• **Supplied entries**
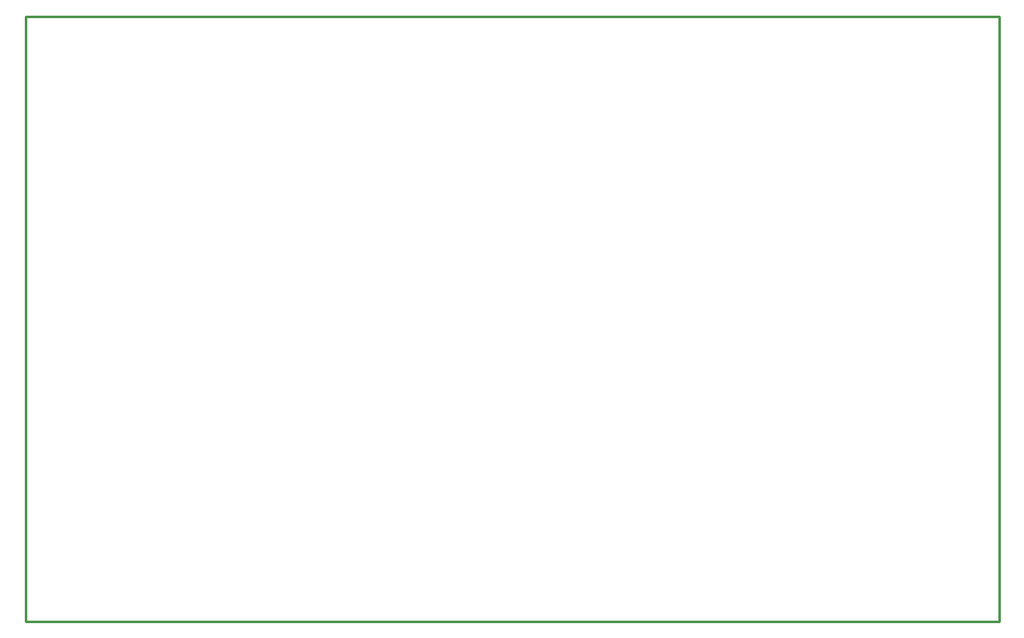
<source format=gko>
G04 Layer: BoardOutline*
G04 EasyEDA v6.2.46, 2019-11-10T15:39:34+05:30*
G04 8ae749d232974c02949487af05e517e1,699dadb93aee4be8b9b8ad6142c81684,10*
G04 Gerber Generator version 0.2*
G04 Scale: 100 percent, Rotated: No, Reflected: No *
G04 Dimensions in inches *
G04 leading zeros omitted , absolute positions ,2 integer and 4 decimal *
%FSLAX24Y24*%
%MOIN*%
G90*
G70D02*

%ADD10C,0.010000*%
G54D10*
G01X0Y24450D02*
G01X39250Y24450D01*
G01X39250Y0D01*
G01X0Y0D01*
G01X0Y24450D01*

%LPD*%
M00*
M02*

</source>
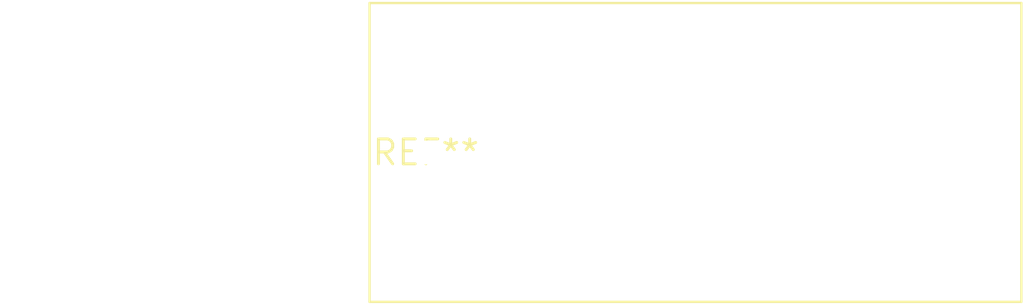
<source format=kicad_pcb>
(kicad_pcb (version 20240108) (generator pcbnew)

  (general
    (thickness 1.6)
  )

  (paper "A4")
  (layers
    (0 "F.Cu" signal)
    (31 "B.Cu" signal)
    (32 "B.Adhes" user "B.Adhesive")
    (33 "F.Adhes" user "F.Adhesive")
    (34 "B.Paste" user)
    (35 "F.Paste" user)
    (36 "B.SilkS" user "B.Silkscreen")
    (37 "F.SilkS" user "F.Silkscreen")
    (38 "B.Mask" user)
    (39 "F.Mask" user)
    (40 "Dwgs.User" user "User.Drawings")
    (41 "Cmts.User" user "User.Comments")
    (42 "Eco1.User" user "User.Eco1")
    (43 "Eco2.User" user "User.Eco2")
    (44 "Edge.Cuts" user)
    (45 "Margin" user)
    (46 "B.CrtYd" user "B.Courtyard")
    (47 "F.CrtYd" user "F.Courtyard")
    (48 "B.Fab" user)
    (49 "F.Fab" user)
    (50 "User.1" user)
    (51 "User.2" user)
    (52 "User.3" user)
    (53 "User.4" user)
    (54 "User.5" user)
    (55 "User.6" user)
    (56 "User.7" user)
    (57 "User.8" user)
    (58 "User.9" user)
  )

  (setup
    (pad_to_mask_clearance 0)
    (pcbplotparams
      (layerselection 0x00010fc_ffffffff)
      (plot_on_all_layers_selection 0x0000000_00000000)
      (disableapertmacros false)
      (usegerberextensions false)
      (usegerberattributes false)
      (usegerberadvancedattributes false)
      (creategerberjobfile false)
      (dashed_line_dash_ratio 12.000000)
      (dashed_line_gap_ratio 3.000000)
      (svgprecision 4)
      (plotframeref false)
      (viasonmask false)
      (mode 1)
      (useauxorigin false)
      (hpglpennumber 1)
      (hpglpenspeed 20)
      (hpglpendiameter 15.000000)
      (dxfpolygonmode false)
      (dxfimperialunits false)
      (dxfusepcbnewfont false)
      (psnegative false)
      (psa4output false)
      (plotreference false)
      (plotvalue false)
      (plotinvisibletext false)
      (sketchpadsonfab false)
      (subtractmaskfromsilk false)
      (outputformat 1)
      (mirror false)
      (drillshape 1)
      (scaleselection 1)
      (outputdirectory "")
    )
  )

  (net 0 "")

  (footprint "C_Rect_L33.0mm_W15.0mm_P27.50mm_MKS4" (layer "F.Cu") (at 0 0))

)

</source>
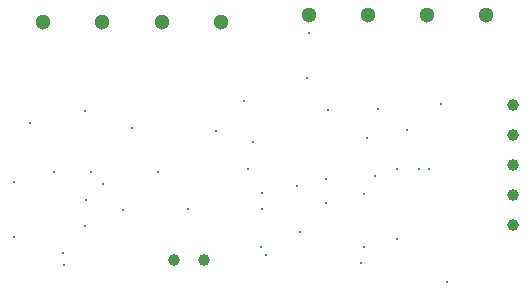
<source format=gbr>
%TF.GenerationSoftware,KiCad,Pcbnew,8.0.3*%
%TF.CreationDate,2024-08-07T15:39:53+03:00*%
%TF.ProjectId,Thermometer Schematic,54686572-6d6f-46d6-9574-657220536368,rev?*%
%TF.SameCoordinates,Original*%
%TF.FileFunction,Plated,1,2,PTH,Drill*%
%TF.FilePolarity,Positive*%
%FSLAX46Y46*%
G04 Gerber Fmt 4.6, Leading zero omitted, Abs format (unit mm)*
G04 Created by KiCad (PCBNEW 8.0.3) date 2024-08-07 15:39:53*
%MOMM*%
%LPD*%
G01*
G04 APERTURE LIST*
%TA.AperFunction,ViaDrill*%
%ADD10C,0.300000*%
%TD*%
%TA.AperFunction,ComponentDrill*%
%ADD11C,1.000000*%
%TD*%
%TA.AperFunction,ComponentDrill*%
%ADD12C,1.300000*%
%TD*%
G04 APERTURE END LIST*
D10*
X80480000Y-97140000D03*
X80480000Y-101780000D03*
X81820000Y-92140000D03*
X83860000Y-96250000D03*
X84570000Y-103150000D03*
X84690000Y-104090000D03*
X86420000Y-100850000D03*
X86450000Y-91070000D03*
X86550000Y-98590000D03*
X86950000Y-96260000D03*
X88000000Y-97310000D03*
X89670000Y-99450000D03*
X90420000Y-92500000D03*
X92610000Y-96260000D03*
X95140000Y-99380000D03*
X97528200Y-92770000D03*
X99954332Y-90244332D03*
X100289400Y-95980000D03*
X100680000Y-93690000D03*
X101320000Y-102630000D03*
X101440000Y-99380000D03*
X101450000Y-98060000D03*
X101738200Y-103280000D03*
X104431200Y-97397200D03*
X104630000Y-101310000D03*
X105220000Y-88300000D03*
X105430000Y-84500000D03*
X106830000Y-96850000D03*
X106840000Y-98900000D03*
X107050000Y-90998400D03*
X109839100Y-103983900D03*
X110060000Y-98080000D03*
X110090000Y-102630000D03*
X110315100Y-93403300D03*
X111009300Y-96588400D03*
X111254100Y-90894300D03*
X112840000Y-96000000D03*
X112840000Y-101930000D03*
X113707000Y-92731400D03*
X114730000Y-96020000D03*
X115540300Y-95979900D03*
X116562200Y-90535100D03*
X117134400Y-105590000D03*
D11*
%TO.C,J5*%
X93980000Y-103718000D03*
%TO.C,J6*%
X96520000Y-103718000D03*
%TO.C,J2*%
X122720000Y-90550000D03*
X122720000Y-93090000D03*
X122720000Y-95630000D03*
X122720000Y-98170000D03*
X122720000Y-100710000D03*
D12*
%TO.C,J3*%
X82934800Y-83515200D03*
X87934800Y-83515200D03*
X92934800Y-83515200D03*
X97934800Y-83515200D03*
%TO.C,J4*%
X105421400Y-82931000D03*
X110421400Y-82931000D03*
X115421400Y-82931000D03*
X120421400Y-82931000D03*
M02*

</source>
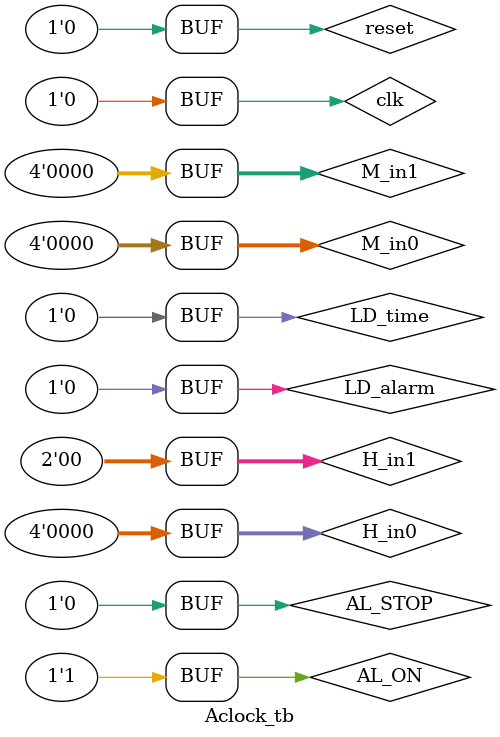
<source format=v>
module Aclock(
input reset,input clk,input [1:0] H_in1,input [3:0] H_in0,input [3:0] M_in1,input [3:0] M_in0,input LD_time,input   LD_alarm,input   AL_STOP,input   AL_ON,
output reg Alarm,output [1:0]  H_out1,output [3:0]  H_out0,output [3:0]  M_out1,output [3:0]  M_out0,output [3:0]  S_out1,output [3:0]  S_out0);

reg clk_1s;
reg [3:0] tmp_1s;
reg [5:0] tmp_hour, tmp_minute, tmp_second;
reg [1:0] c_hour1,a_hour1;
reg [3:0] c_hour0,a_hour0;
reg [3:0] c_min1,a_min1;
reg [3:0] c_min0,a_min0;
reg [3:0] c_sec1,a_sec1;
reg [3:0] c_sec0,a_sec0;

function [3:0] mod_10;
 input [5:0] number;
 begin
 mod_10 = (number >=50) ? 5 : ((number >= 40)? 4 :((number >= 30)? 3 :((number >= 20)? 2 :((number >= 10)? 1 :0))));
 end
endfunction

//General Working,Loading of time and alarm
always @(posedge clk_1s or posedge reset )
 begin
    if(reset) begin
        a_hour1 <= 2'b00;
        a_hour0 <= 4'b0000;
        a_min1 <= 4'b0000;
        a_min0 <= 4'b0000;
        a_sec1 <= 4'b0000;
        a_sec0 <= 4'b0000;
        tmp_hour <= H_in1*10 + H_in0;
        tmp_minute <= M_in1*10 + M_in0; //No need to load while resetting
        tmp_second <= 0;
    end 
    else begin
        if(LD_alarm) begin
            a_hour1 <= H_in1;
            a_hour0 <= H_in0;
            a_min1 <= M_in1;
            a_min0 <= M_in0;
            a_sec1 <= 4'b0000;
            a_sec0 <= 4'b0000;
        end 
        if(LD_time) begin 
            tmp_hour <= H_in1*10 + H_in0;
            tmp_minute <= M_in1*10 + M_in0;
            tmp_second <= 0;
        end 
        else begin 
            tmp_second <= tmp_second + 1;
            if(tmp_second >=59) begin 
                tmp_minute <= tmp_minute + 1;
                tmp_second <= 0;
                if(tmp_minute >=59) begin 
                    tmp_minute <= 0;
                    tmp_hour <= tmp_hour + 1;
                    if(tmp_hour >= 24) begin 
                        tmp_hour <= 0;
                    end 
                end 
            end
        end 
    end 
 end 

//1 second clock
always @(posedge clk or posedge reset)
 begin
    if(reset) 
    begin
        tmp_1s <= 0;
        clk_1s <= 0;
    end
    else begin
        tmp_1s <= tmp_1s + 1;
        if(tmp_1s <= 5) 
            clk_1s <= 0;
        else if (tmp_1s >= 10) begin
            clk_1s <= 1;
            tmp_1s <= 1;
        end
        else
            clk_1s <= 1;
    end
 end

//Getting Outputs
always @(*) begin

 if(tmp_hour>=20) begin
    c_hour1 = 2;
 end
 else begin
    if(tmp_hour >=10) 
    c_hour1  = 1;
    else
    c_hour1 = 0;
 end
 c_hour0 = tmp_hour - c_hour1*10; 
 c_min1 = mod_10(tmp_minute); 
 c_min0 = tmp_minute - c_min1*10;
 c_sec1 = mod_10(tmp_second);
 c_sec0 = tmp_second - c_sec1*10; 
 end

 assign H_out1 = c_hour1; 
 assign H_out0 = c_hour0; 
 assign M_out1 = c_min1; 
 assign M_out0 = c_min0; 
 assign S_out1 = c_sec1;
 assign S_out0 = c_sec0;

//Alarm Working
always @(posedge clk_1s or posedge reset) 
begin
    if(reset) 
        Alarm <=0; 
    else begin
        if({a_hour1,a_hour0,a_min1,a_min0,a_sec1,a_sec0}=={c_hour1,c_hour0,c_min1,c_min0,c_sec1,c_sec0})
        begin 
            if(AL_ON) 
                Alarm <= 1; 
        end
        if(AL_STOP) 
            Alarm <=0; 
    end
 end

endmodule

module Aclock_tb;

    reg reset;
    reg clk;
    reg [1:0] H_in1;
    reg [3:0] H_in0;
    reg [3:0] M_in1;
    reg [3:0] M_in0;
    reg LD_time;
    reg LD_alarm;
    reg AL_STOP;
    reg AL_ON;

    wire Alarm;
    wire [1:0] H_out1;
    wire [3:0] H_out0;
    wire [3:0] M_out1;
    wire [3:0] M_out0;
    wire [3:0] S_out1;
    wire [3:0] S_out0;

    Aclock dut (
        .reset(reset),
        .clk(clk),
        .H_in1(H_in1),
        .H_in0(H_in0),
        .M_in1(M_in1),
        .M_in0(M_in0),
        .LD_time(LD_time),
        .LD_alarm(LD_alarm),
        .AL_STOP(AL_STOP),
        .AL_ON(AL_ON),
        .Alarm(Alarm),
        .H_out1(H_out1),
        .H_out0(H_out0),
        .M_out1(M_out1),
        .M_out0(M_out0),
        .S_out1(S_out1),
        .S_out0(S_out0)
    );
    // Simulate clock from zero time, setting and enabling/disabling alarm
    initial begin
        reset = 1;
        clk = 0;
        H_in1 = 0;
        H_in0 = 0;
        M_in1 = 0;
        M_in0 = 0;
        LD_time = 0;
        LD_alarm = 0;
        AL_STOP = 0;
        AL_ON = 0;

        #5;
        reset = 0;
        LD_time = 1;
        #5;
        LD_time = 0;
        LD_alarm = 1;
        AL_ON = 1;
        H_in1 = 0;
        H_in0 = 0;
        M_in1 = 0;
        M_in0 = 0;
        #5;
        LD_alarm = 0;
        // #100
        // AL_STOP = 1;
        // Simulate clock cycles
        repeat(100) begin
        #5;
        clk = ~clk;
        if($time == 450)
            AL_STOP = 1;
        end
    end

    always @(posedge clk) begin
        $display("clkTime = %0d, Alarm: %b, Time: %0d:%0d:%0d, Stop_Al = %0b",$time, Alarm, H_out1*10+H_out0, M_out1*10+M_out0, S_out1*10+ S_out0,AL_STOP);
    end

endmodule
</source>
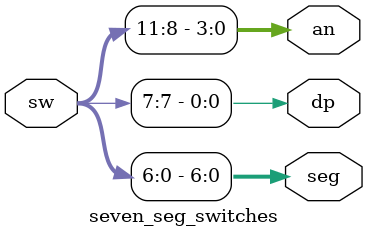
<source format=v>
`timescale 1ns / 1ps


module seven_seg_switches(
    input [15:0] sw,
    output [6:0] seg,
    output dp,
    output [3:0] an
    );
    
    assign seg = sw[6:0];
    assign dp = sw[7];
    assign an = sw[11:8];
    
endmodule

</source>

• **Description of the task**
Your reply should consist of one number: how many lines in the entries contain the string "Adhesive".

• **Output of the exercise**
2